-- START Text block --
It is very important for me which (small) programs you're running as I can focus testing them. If you know C#, even you don't understand how a compiler works, you can help this project in small or large.

I make this post of asking for help as CR is not backed financially by no entity (the single part is backed is only my free time), so just contributing to it will possible become a project useful for users (like for example some developer to write OpenGL games in C#, and later to recompile them to a platform with no support of C#, or to not pay a license of Xamarin Studio).

Tuesday, September 10, 2013

Status update: Part 6

This update is critical for performance of math code and it has also fixes in multiple ways, so I recommend you to play with the Git source in Github:

- the logic of mapped types (bootstrap types) is a better story. Strings are implemented right now directly in .Net;
- a simple Class Hierarchy Analysis with default support of devirtualization is done (CR doesn't support at all devirtualized calls for now, but if you have a sequence where .Net reports a virtual call, and CR can detect the type, will remove the virtual call and will make it a direct call). This is done per-instance cases;
This makes that this program to work:

            var charData = new[] {'H','e','l','l','o',' ','w','o','r','l','d'};
            var s = new string(charData);
            Console.WriteLine(s);

Sure, not impressive, but it require many parts to work in place;
- all objects are constructed using make_shared, this means a speedup in loops that you allocate multiple objects
As more parts start to be in place, I would expect that in 2-3 months from now, I will make a first release (maybe on the New Year!?) milestone. I hope to make StringBuilder, String and File class basically working for some common operations.

A mini-roadmap for the next release:
- StringBuilder.Append(String) will work
- Bug fixes will be directed into higher level of optimizations with the programs using StringBuilder

Thursday, August 29, 2013

Status update: Part 5

This is a bit earlier update but noteworthy:
- optimizations are rewritten using an Usages&Definitions (although is not an Use-Def chain) which makes optimization step more precise and with less duplicated code
- the speed is put on par with simple optimizations that were before
- boolean operations and all found simple expressions are evaluated at compile time
- similarly fixes are added for pure functions evaluation (functions with mathematical expressions and simple operations) so they are called with constants

So, all things that were planned are done before time.

There are two areas I am planning to work in longer future, one is a regression and one is a new feature:
- strings are not working from the moment I removed the backed C library support, I will need to workaround some C speciffic using the CR's OpenRuntime design
- Delegates, and Delegates from PInvoke

If you find some areas that you think are more important to work at, write me privately at ciprian (dot) mustiata (at) gmail com.
-- END Text block --
-- START Material provided --
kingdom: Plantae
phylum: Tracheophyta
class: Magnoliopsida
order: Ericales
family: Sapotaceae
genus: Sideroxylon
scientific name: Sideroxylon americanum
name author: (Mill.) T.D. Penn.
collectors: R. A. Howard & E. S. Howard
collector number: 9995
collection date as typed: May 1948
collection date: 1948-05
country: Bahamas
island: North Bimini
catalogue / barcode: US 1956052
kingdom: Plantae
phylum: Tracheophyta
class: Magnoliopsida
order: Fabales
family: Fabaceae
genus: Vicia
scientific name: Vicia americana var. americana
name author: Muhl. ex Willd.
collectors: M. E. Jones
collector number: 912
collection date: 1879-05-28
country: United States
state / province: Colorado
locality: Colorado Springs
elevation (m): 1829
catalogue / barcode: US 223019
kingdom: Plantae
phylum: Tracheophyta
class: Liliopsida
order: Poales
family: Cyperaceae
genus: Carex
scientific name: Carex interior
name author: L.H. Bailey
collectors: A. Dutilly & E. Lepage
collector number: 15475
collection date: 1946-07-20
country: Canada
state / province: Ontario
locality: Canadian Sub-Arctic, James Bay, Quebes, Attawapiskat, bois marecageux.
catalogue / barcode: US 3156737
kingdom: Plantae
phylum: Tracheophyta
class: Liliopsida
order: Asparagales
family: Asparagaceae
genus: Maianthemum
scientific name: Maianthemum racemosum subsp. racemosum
-- END Material provided --
__Requests__
• a. According to the compiler status updates, what function is now used to construct all objects?
• b. Write the next part of the compiler status updates, picking up after their last sentence.
The records are separate from the compiler status updates.

__Responses by task__
• a. make_shared

• b.
There is still no release done (no 0.01) and if you know how to do installers and have time to pack the release, it would be great as I will publish it as a release. For now fixing bugs is for me more important than a release (not to say that release is not important, but as there are still critical features missing, some people will complain for it's state, so I don't think is releasable, excluding if someone wants a release to contribute back),

Thursday, August 22, 2013

Status Update: Part 4

This month was hectic for me, but either way, you can see some updates in the CR.

* first and foremost, there was a bug fix so that PInvoke calls to other than StdCall convention call to work. This bug is critical to have an working PInvoke. As PInvoke is fixed, the other big missing part is: Delegates and a way to call a callback using a delegate (a fairly common pattern in wrapper libraries like OpenTK)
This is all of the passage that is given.